I did my best but sometimes got impatient and frustrated. What I couldn’t see at the time is that by asking for help at all, by putting me in the role of coach, she was showing me how to become the kind, perceptive teacher Dad was. Of course, she didn’t put me in this position. Circumstance did. But to make the best of circumstance, she had to yield. She had to set aside pride, depend on my help, and show me how to help her.
This pattern held to the last weeks of her life, when she taught me how to let her go. How to trust her sense of things. How to stop pressuring her to eat more, get up more, move more, which was all about what I wished might still happen and not what she, to whom I was supposed to be giving care, truly needed. “Stop arguing,” she said to me in early March. I finally heard her. From then on, most of what we said to each other was Thank you and I love you and You’ve brought me so much happiness.
During the 16 months at her condo, Mom collected colorful paper and pretty images from magazines. She had plans for a collage. Another unfinished work was the story she wanted to write about the cancer chapter of her life. She was going to record impressions that Olivia could transcribe, and call it Autumn Sonata. So that’s what I’ve titled this collage that I’ve made today, this set of six patterns to remember and celebrate what was wondrous about my mom Julia Liu: her enthusiasm and adaptability, her sense of beauty and intuition, her insatiable curiosity and her wisdom as a teacher.
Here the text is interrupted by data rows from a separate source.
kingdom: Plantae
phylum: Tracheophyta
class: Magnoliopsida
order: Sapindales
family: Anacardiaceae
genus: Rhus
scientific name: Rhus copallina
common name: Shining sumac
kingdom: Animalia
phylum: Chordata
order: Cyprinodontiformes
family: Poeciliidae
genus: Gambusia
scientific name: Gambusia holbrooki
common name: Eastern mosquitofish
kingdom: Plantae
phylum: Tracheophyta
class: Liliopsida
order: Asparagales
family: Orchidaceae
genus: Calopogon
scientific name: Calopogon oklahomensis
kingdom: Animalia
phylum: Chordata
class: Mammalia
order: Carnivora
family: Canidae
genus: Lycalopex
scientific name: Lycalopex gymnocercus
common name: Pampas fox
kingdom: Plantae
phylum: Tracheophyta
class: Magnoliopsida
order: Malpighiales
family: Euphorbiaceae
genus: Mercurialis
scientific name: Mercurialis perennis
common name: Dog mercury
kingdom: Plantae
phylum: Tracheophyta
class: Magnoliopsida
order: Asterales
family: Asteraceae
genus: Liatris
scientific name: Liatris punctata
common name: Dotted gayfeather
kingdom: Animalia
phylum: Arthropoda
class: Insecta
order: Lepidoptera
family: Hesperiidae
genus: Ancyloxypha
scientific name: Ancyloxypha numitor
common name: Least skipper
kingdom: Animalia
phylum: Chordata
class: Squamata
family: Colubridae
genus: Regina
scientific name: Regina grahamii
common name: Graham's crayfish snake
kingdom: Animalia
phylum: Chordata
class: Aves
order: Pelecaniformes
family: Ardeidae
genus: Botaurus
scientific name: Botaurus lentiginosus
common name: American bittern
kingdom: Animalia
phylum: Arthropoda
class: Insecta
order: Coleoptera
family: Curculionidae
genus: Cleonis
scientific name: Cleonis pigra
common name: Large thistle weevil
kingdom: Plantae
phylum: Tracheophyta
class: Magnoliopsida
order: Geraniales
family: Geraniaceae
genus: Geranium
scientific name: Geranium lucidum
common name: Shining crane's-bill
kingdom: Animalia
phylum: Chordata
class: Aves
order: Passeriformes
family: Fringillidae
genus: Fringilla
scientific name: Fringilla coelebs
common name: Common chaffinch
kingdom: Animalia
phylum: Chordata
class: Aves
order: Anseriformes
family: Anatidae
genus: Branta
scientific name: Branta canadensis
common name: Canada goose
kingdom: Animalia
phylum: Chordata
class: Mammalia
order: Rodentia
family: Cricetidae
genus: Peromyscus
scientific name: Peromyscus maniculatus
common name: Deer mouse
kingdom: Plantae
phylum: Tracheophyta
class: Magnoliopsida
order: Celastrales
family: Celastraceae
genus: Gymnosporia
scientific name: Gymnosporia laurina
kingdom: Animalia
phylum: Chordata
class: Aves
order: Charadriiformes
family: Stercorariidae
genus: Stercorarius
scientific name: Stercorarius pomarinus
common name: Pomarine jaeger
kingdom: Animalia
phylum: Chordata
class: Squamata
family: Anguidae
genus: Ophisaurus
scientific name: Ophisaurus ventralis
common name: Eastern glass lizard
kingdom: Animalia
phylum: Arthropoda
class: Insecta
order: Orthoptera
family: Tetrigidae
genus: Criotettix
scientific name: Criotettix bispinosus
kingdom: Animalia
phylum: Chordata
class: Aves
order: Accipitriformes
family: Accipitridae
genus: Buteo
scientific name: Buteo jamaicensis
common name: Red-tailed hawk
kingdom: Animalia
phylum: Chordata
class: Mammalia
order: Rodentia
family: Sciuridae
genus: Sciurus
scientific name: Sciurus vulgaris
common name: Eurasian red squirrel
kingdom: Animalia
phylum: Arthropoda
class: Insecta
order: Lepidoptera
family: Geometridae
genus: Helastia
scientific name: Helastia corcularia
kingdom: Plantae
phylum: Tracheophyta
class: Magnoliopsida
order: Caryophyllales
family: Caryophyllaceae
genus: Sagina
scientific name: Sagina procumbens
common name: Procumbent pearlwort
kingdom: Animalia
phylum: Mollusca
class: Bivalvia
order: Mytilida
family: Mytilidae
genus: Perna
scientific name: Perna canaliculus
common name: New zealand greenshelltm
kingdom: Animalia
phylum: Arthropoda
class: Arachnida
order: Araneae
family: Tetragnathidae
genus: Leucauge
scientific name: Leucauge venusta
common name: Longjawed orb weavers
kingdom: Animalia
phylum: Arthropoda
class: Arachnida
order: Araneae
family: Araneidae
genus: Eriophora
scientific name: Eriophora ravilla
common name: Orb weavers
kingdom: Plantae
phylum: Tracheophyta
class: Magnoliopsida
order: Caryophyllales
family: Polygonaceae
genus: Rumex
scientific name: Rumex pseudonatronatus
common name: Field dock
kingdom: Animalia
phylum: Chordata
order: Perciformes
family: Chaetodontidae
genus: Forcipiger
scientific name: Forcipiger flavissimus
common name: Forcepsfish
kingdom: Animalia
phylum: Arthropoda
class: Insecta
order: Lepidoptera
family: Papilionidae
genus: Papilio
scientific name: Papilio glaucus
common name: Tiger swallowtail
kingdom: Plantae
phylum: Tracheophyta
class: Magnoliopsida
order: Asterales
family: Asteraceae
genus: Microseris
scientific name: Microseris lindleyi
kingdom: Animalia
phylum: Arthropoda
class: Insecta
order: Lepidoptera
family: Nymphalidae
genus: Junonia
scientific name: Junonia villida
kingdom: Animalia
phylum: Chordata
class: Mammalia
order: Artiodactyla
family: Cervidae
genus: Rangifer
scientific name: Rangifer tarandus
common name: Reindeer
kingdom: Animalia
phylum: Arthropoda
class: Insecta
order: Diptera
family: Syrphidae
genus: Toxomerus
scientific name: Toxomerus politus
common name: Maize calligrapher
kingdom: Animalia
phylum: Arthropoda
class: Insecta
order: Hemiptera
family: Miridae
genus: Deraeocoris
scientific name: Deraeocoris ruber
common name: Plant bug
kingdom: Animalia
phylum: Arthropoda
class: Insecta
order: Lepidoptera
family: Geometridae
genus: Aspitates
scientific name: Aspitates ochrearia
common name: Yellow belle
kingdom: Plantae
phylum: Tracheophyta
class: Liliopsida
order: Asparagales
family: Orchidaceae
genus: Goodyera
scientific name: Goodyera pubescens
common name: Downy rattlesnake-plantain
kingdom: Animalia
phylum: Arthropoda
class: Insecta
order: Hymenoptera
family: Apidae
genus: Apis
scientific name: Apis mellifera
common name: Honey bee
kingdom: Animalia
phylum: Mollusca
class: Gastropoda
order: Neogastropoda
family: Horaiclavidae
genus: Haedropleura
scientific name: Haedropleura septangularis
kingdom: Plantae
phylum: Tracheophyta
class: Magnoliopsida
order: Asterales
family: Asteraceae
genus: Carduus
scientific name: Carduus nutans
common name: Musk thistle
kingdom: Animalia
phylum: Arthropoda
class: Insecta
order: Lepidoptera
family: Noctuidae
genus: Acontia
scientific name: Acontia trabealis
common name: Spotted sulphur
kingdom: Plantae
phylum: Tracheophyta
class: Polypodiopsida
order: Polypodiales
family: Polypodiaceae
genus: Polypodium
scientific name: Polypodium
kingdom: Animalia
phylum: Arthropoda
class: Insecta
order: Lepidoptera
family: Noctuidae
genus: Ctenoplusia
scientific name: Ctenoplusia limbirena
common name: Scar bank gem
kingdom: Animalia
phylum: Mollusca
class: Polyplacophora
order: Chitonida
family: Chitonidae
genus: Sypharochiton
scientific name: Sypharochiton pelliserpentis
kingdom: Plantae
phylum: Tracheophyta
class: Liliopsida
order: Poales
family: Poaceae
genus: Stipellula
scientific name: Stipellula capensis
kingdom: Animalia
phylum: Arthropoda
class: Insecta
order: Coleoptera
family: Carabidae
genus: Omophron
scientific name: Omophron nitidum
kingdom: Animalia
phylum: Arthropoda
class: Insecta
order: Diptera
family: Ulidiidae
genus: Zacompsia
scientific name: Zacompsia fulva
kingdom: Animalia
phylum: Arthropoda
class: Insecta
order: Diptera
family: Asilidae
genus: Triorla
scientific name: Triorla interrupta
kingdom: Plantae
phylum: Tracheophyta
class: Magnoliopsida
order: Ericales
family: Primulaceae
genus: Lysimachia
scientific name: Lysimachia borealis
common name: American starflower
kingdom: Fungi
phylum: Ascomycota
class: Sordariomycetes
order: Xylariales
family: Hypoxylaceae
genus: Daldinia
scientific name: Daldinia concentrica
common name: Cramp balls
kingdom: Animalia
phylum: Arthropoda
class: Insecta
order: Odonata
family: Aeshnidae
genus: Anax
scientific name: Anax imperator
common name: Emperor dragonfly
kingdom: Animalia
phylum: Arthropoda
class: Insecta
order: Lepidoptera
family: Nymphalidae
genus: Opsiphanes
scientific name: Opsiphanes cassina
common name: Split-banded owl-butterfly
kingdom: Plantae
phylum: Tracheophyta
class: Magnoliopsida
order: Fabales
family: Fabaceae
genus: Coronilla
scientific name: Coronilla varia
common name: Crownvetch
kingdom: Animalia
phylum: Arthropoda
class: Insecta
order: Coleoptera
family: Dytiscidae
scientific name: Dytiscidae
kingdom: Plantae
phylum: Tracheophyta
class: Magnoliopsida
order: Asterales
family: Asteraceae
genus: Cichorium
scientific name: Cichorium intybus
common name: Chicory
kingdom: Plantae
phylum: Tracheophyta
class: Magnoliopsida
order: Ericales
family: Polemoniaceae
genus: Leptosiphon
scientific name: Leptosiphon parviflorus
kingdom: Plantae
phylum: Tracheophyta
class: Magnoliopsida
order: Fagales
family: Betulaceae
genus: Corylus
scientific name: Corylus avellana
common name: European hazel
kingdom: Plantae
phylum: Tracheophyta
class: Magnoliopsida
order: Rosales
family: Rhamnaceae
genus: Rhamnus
When the pandemic came, she, Jená, and I became a two-home pod of three. I could no longer take her to physical therapy or to the Y to ride the exercise bike. So we made a home routine that we called PT. Every day after breakfast we stood facing each other, her walker between us, and we did 10 arm lifts outward, 10 forward, 10 arm curls, 10 wrist curls. Throughout, she struggled to hold her head up but her eyes stayed on mine. When we finished, she would catch her breath, and say “pretty good.” Today, mama, I would say more than pretty good. I would say tremendous.